Quack Journalism

In his column this morning Nicholas Kristof’s muses about what it would be like if newspapers were more like the healthcare system. It reveals that Mr. Kristof, despite his years in the newspaper business and his years covering healthcare, doesn’t understand either the newspaper business or the healthcare system.

Yes, newspapers would be cumbersome and inefficient if they operated the way the healthcare system does. What Mr. Kristof misses is that under such a system he would be a quack and could be thrown into prison for practicing journalism without a license.

It wouldn’t matter that he’s smart, as Mr. Kristof certainly is. It wouldn’t matter that he went to the right school, as Mr. Kristof certainly did.

Mr. Kristof went to law school not journalism school. Without the degree, without certification, without licensing, however knowledge or capable he might be, his practicing journalism would be a crime and he would be subject to arrest and criminal prosecution.

The reasons that journalism as it as been practiced for the last century is dying include that newspapers have been unable to prevent their business model from being eroded by sites like EBay and Craig’s List, that blogs have made it patently obvious that there are thousands of people fully capable of doing what a handful of newspaper columnists used to do, and because newspapers have systematically abandoned the nuts and bolts reporting, much of it very poorly compensated, that used to be the backbone of their content.

In my view a much more interesting column could have been devoted to what medicine would be like if it were more like journalism: unscientific, unsystematic, unlicensed, unsubsidized. I don’t think it would be a pretty picture but it would certainly be illuminating.

5 comments… add one
  • steve Link

    Sure, we should just let anyone who wants practice medicine and let the markets sort it out. I have a difficult crani for tumor scheduled tomorrow morning. If anyone wants to take a crack at it, let me know.

    Steve

  • In case it isn’t clear, Steve, I am not advocating that nor have I ever.

  • malthus Link

    Milton Friedman famously promoted killing off medical licensing restrictions. You should deal with his argument instead of your strawmen.

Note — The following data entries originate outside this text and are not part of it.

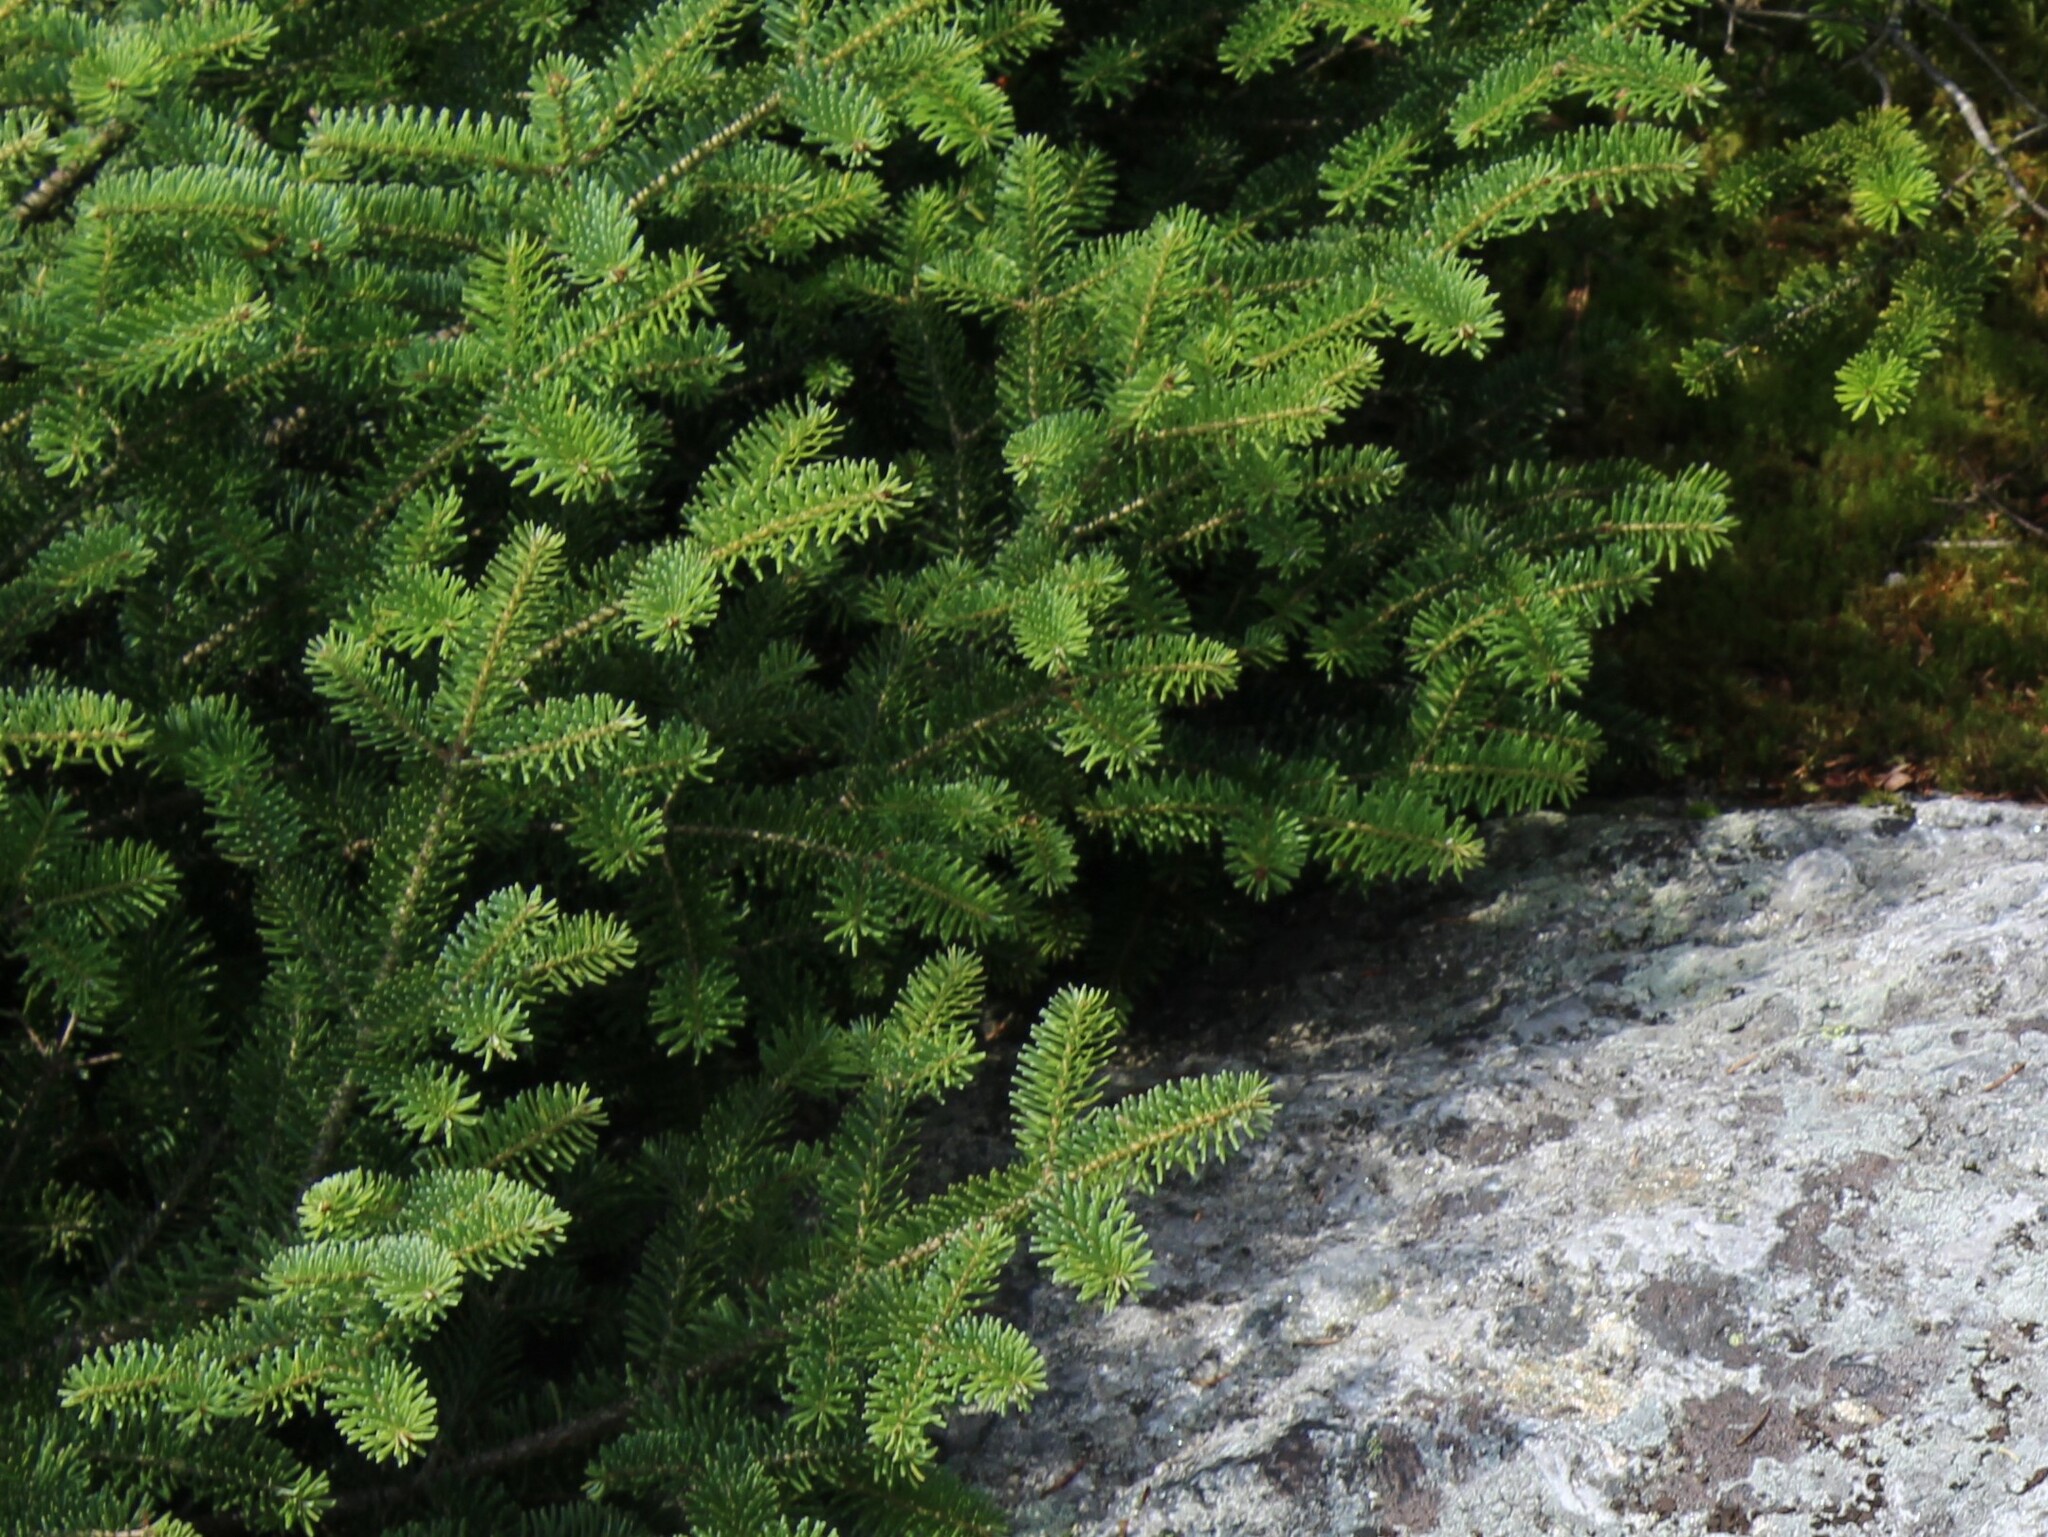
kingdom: Plantae
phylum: Tracheophyta
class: Pinopsida
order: Pinales
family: Pinaceae
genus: Abies
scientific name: Abies balsamea
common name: Balsam fir
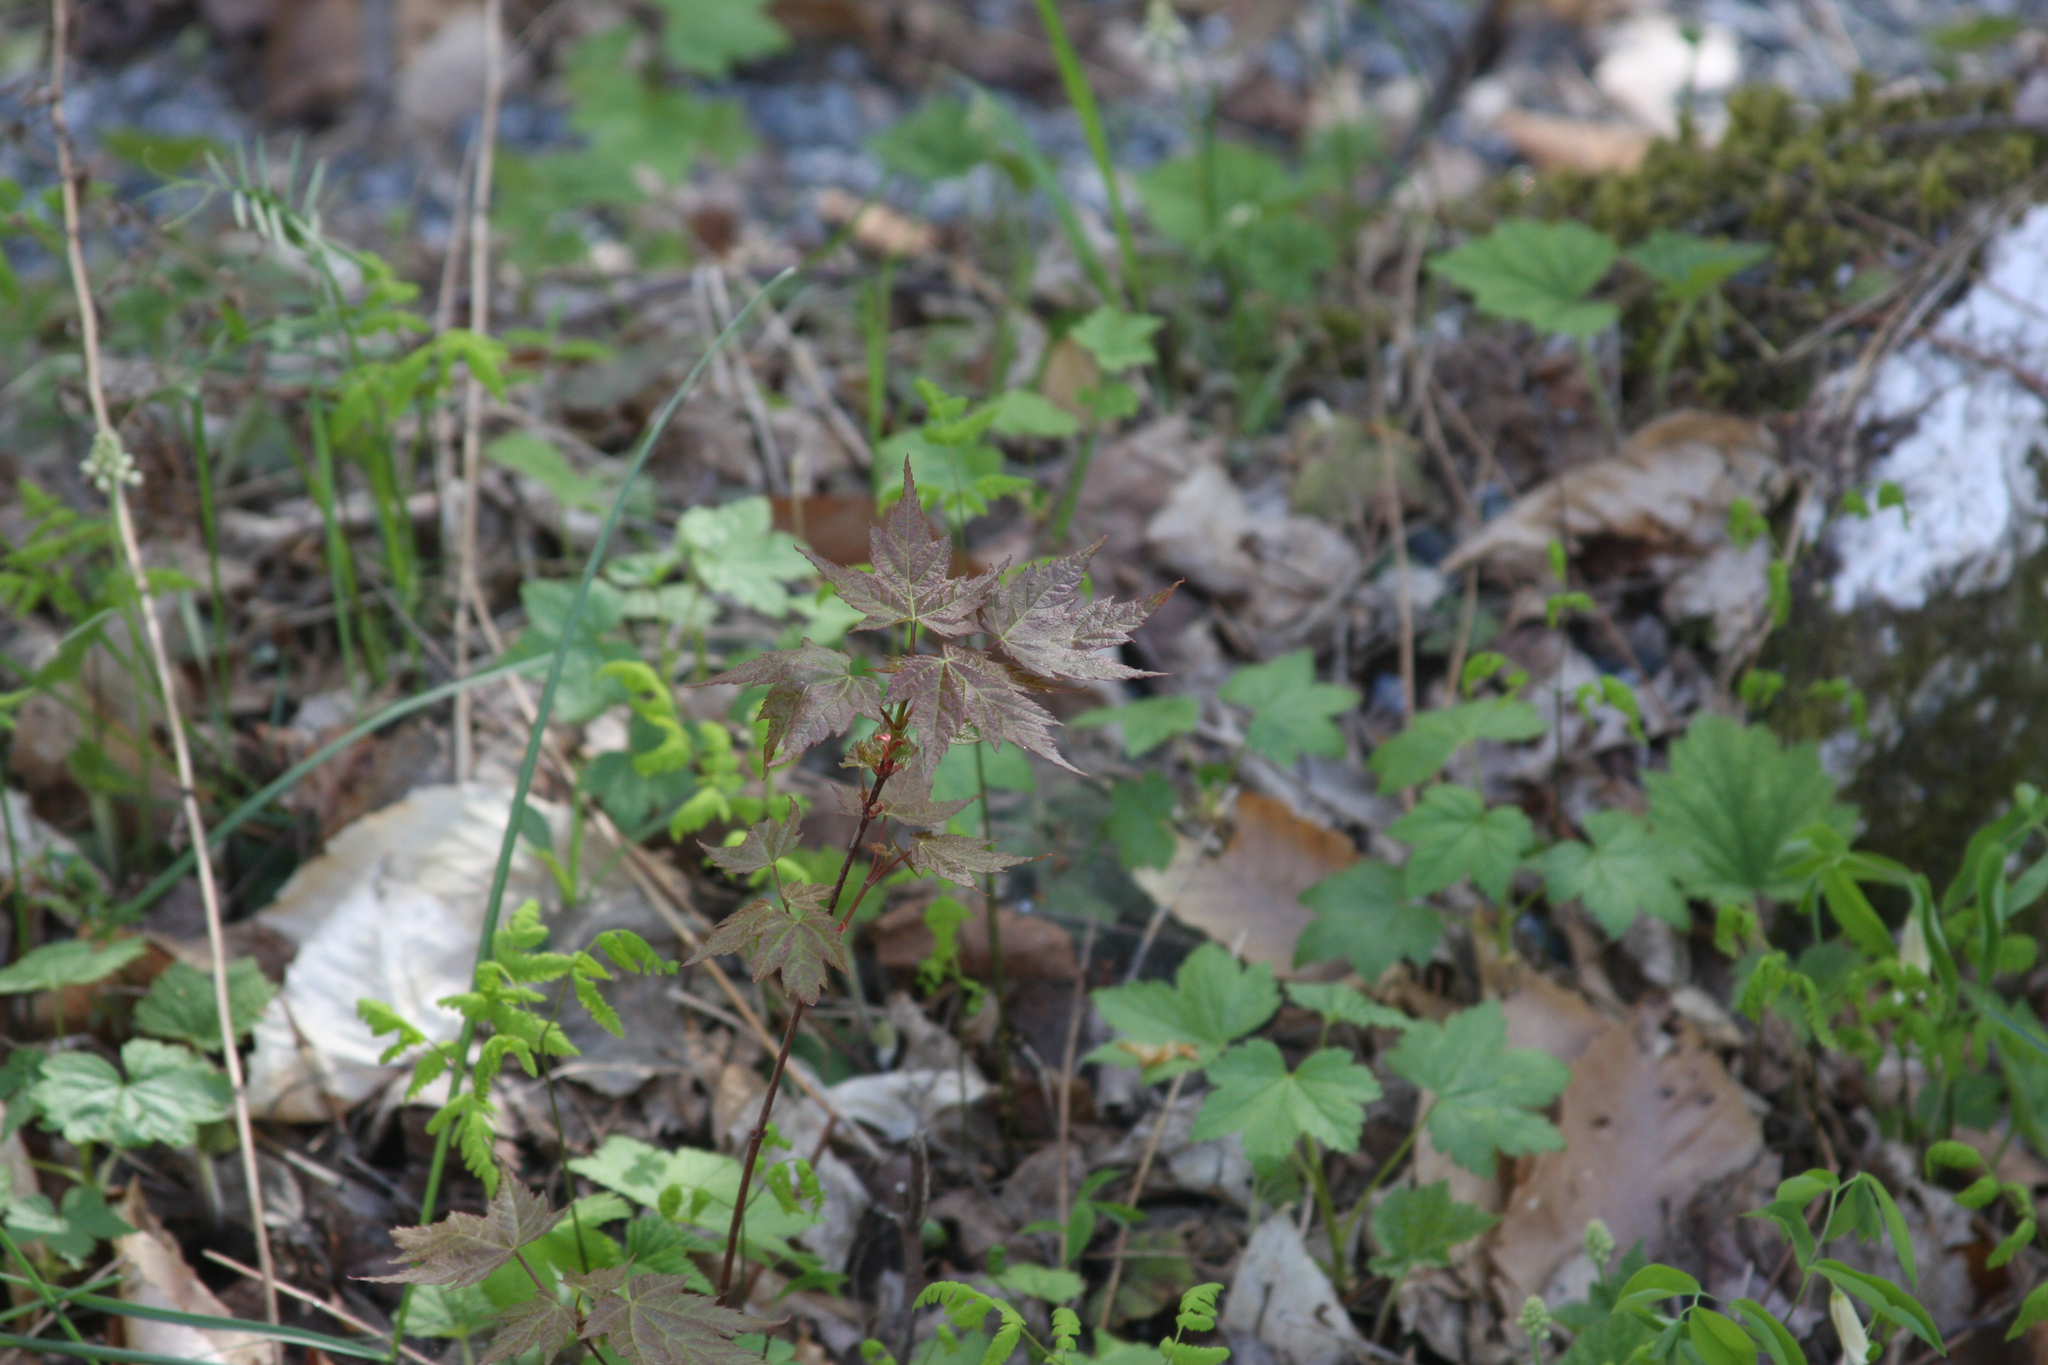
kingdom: Plantae
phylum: Tracheophyta
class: Magnoliopsida
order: Sapindales
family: Sapindaceae
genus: Acer
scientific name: Acer rubrum
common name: Red maple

    Similarities between newspapers and medical care:
    Both are best in big cities, awful in the hinterlands.

    Big differences: In newspapers, you buy a bundled product. If you never read the Sports Section, you pay for it anyway. Medicine is not (yet) like that, unless you finance it through insurance by which a single man is paying for perinatal care of women, some of whom he hasn’t slept with.

    You can find out the price of a newspaper by looking right at the front page. All prices and costs in medicine are very well hidden.

    Medicine suffers from cross-subsidies in which the poor and uninsured pay, through taxes, for the medical care of the middle class, for only one example. Rich folks have to pay for their own newspapers.

    Newspapers can use ink and paper that haven’t been subject to strict government controls. If they don’t like what US producers offer, they can buy from Canada and Mexico. And if Americans won’t buy them at their prices, they have domestic and international alternatives.

    Medicine is rigged so that you can only use government approved drugs and devices and cannot freely import them from other countries. You cannot use your Medicare, Medicaid, SCHIP or standard insurance overseas in your quest for better prices or products.

  • steve Link

    Ok, sorry Dave, but you certainly hint around at something like it sometimes. You advocate for increased supply, but are not clear on how to do that. You suggest that Mr. Kristof has all the qualifications to be a journalist, but has no “license”. There is nothing magical about a license. If I dont renew my license this year I wont suddenly become less competent. It is really just a signal that you have completed all the necessary qualifications, and that you agree to abide by state rules. It also means that they have been monitored during their practice. If we did not have licenses, we would have something else just like it. We need some way to determine if people are capable other than letting them work and see if their patients survive. We need some way to track people.

    Steve

  • I didn’t say he had the qualifications to be a journalist, Steve. I said that he’s smart and went to a good school. In this hypothetical world he would have needed to get a journalism degree from an accredited journalism school, something he has not done, and on top of that he would have needed to be licensed.

    I don’t think that lawyers are ipso facto qualified to be doctors or vice versa.